New Chair in Australian Literature at UWA

I should think the former Prime Minister will be spitting chips that the new government is smoothly taking the credit for the new Chair in Australian Literature, rumours of which began blowing in the wind in the second half of last year after a campaign waged mainly in The Australian about the perceived decline in Australian studies, particularly Australian literature, in universities. If I have understood the sequence of events correctly, this all started with John Howard's nationalist agenda and now the Rudd/Gillard team has scooped it up and run with it. Neat.

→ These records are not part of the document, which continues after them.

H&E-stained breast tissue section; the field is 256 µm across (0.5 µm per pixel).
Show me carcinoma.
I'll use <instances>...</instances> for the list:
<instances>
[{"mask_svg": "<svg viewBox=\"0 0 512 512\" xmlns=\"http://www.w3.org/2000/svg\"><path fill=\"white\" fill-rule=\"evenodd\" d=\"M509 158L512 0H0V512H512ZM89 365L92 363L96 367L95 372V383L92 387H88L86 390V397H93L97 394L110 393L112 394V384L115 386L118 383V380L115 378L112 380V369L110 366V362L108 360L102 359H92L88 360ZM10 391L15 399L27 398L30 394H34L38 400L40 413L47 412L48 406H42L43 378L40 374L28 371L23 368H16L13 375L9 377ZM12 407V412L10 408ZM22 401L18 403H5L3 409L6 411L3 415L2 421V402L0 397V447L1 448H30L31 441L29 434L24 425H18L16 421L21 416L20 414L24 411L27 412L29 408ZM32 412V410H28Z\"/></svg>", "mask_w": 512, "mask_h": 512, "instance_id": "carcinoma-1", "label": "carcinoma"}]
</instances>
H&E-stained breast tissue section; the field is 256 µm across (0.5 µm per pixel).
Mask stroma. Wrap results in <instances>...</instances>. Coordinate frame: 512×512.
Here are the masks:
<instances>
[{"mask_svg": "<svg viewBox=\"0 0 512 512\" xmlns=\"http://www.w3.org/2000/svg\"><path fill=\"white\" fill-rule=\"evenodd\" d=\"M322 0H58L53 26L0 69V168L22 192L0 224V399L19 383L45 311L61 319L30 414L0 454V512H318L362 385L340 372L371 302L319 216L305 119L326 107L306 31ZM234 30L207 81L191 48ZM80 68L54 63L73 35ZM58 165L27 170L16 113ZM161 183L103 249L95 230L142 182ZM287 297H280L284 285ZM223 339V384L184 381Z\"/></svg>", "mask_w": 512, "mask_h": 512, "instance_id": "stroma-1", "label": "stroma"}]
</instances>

Much talk about the 'death of Australian literature' was generated and much was made, during this campaign, of the fact that with the retirement of Professor Peter Pierce from his chair at James Cook University, Australia was left with 'only one' dedicated Chair of Australian Literature, as though there had once been many such Chairs but the numbers had been steadily dropping off for years, as with an endangered species. Those in the field, however, knew that until the original appointment of Professor Pierce, there had only ever been one to begin with: the Chair of Australian Literature at the University of Sydney, formerly held by Professors Leonie Kramer, GA Wilkes and the redoubtable Elizabeth Webby, and currently by Robert Dixon.

In fact, Australian Literature is a relatively new discipline, established in universities only tentatively in the late 1960s, by the stalwart likes of Vincent Buckley and Chris Wallace-Crabbe at the University of Melbourne and Brian Elliott at the University of Adelaide, after years of sneering resistance by the exiled English or Australian Anglophile academics who dominated Australian university English departments at the time, clutching their well-thumbed copies of Leavis and Lawrence. ("Aw-stralian Littah-rachoor? That's an oxymoron, haw haw.") The Association for the Study of Australian Literature -- still going strong, I'm glad to say -- wasn't even founded until 1978; before that there hadn't really been enough people teaching it to justify the establishment of a professional body.

Australian universities were invited to compete for the establishment of this new Chair and a number of proposals were submitted, but the University of Western Australia was the unanimous choice.